# Ops / runbooks

## Deep dives

- [Deployment](deployment/README.md)
- [Production](production/README.md)
- [Troubleshooting](troubleshooting/README.md)

This page is the operator/SRE entry point. It intentionally links to existing deeper docs to minimize churn.

## “First 30 minutes” incident checklist

1. **Confirm user impact + scope**
   - What is broken: UI, API, auth, or gateway integration?
   - Is it all users or a subset?

2. **Check service health**
   - Backend: `/healthz` and `/readyz`
   - Frontend: can it load? does it reach the API?
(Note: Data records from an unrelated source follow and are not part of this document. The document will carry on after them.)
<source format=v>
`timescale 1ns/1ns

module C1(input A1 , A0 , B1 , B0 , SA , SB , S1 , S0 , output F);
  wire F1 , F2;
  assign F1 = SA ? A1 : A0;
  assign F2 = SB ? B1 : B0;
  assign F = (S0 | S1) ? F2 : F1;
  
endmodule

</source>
3. **Check auth (Clerk) configuration**
   - Frontend: is Clerk enabled unexpectedly? (publishable key set)
   - Backend: is `CLERK_JWKS_URL` configured correctly?
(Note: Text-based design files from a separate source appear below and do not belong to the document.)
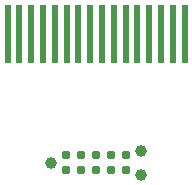
<source format=gbr>
%TF.GenerationSoftware,KiCad,Pcbnew,8.0.5*%
%TF.CreationDate,2025-05-24T22:45:15-04:00*%
%TF.ProjectId,tcg_counter,7463675f-636f-4756-9e74-65722e6b6963,1*%
%TF.SameCoordinates,Original*%
%TF.FileFunction,Soldermask,Top*%
%TF.FilePolarity,Negative*%
%FSLAX46Y46*%
G04 Gerber Fmt 4.6, Leading zero omitted, Abs format (unit mm)*
G04 Created by KiCad (PCBNEW 8.0.5) date 2025-05-24 22:45:15*
%MOMM*%
%LPD*%
G01*
G04 APERTURE LIST*
%ADD10R,0.500000X5.000000*%
%ADD11C,0.990600*%
%ADD12C,0.787400*%
G04 APERTURE END LIST*
D10*
%TO.C,U2*%
X134000000Y-115700000D03*
X135000000Y-115700000D03*
X136000000Y-115700000D03*
X137000000Y-115700000D03*
X138000000Y-115700000D03*
X139000000Y-115700000D03*
X140000000Y-115700000D03*
X141000000Y-115700000D03*
X142000000Y-115700000D03*
X143000000Y-115700000D03*
X144000000Y-115700000D03*
X145000000Y-115700000D03*
X146000000Y-115700000D03*
X147000000Y-115700000D03*
X148000000Y-115700000D03*
X149000000Y-115700000D03*
%TD*%
D11*
%TO.C,P1*%
X137690000Y-126635000D03*
X145310000Y-125619000D03*
X145310000Y-127651000D03*
D12*
X138960000Y-127270000D03*
X140230000Y-127270000D03*
X141500000Y-127270000D03*
X142770000Y-127270000D03*
X144040000Y-127270000D03*
X144040000Y-126000000D03*
X142770000Y-126000000D03*
X141500000Y-126000000D03*
X140230000Y-126000000D03*
X138960000Y-126000000D03*
%TD*%
M02*

</source>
4. **Check DB connectivity**
   - Can backend connect to Postgres (`DATABASE_URL`)?

5. **Check logs**
   - Backend logs for 5xx spikes or auth failures.
   - Frontend logs for proxy/API URL misconfig.

6. **Stabilize**
   - Roll back the last change if available.
   - Temporarily disable optional integrations (gateway) to isolate.

## Backups / restore (placeholder)
- Define backup cadence and restore steps once production deployment is finalized.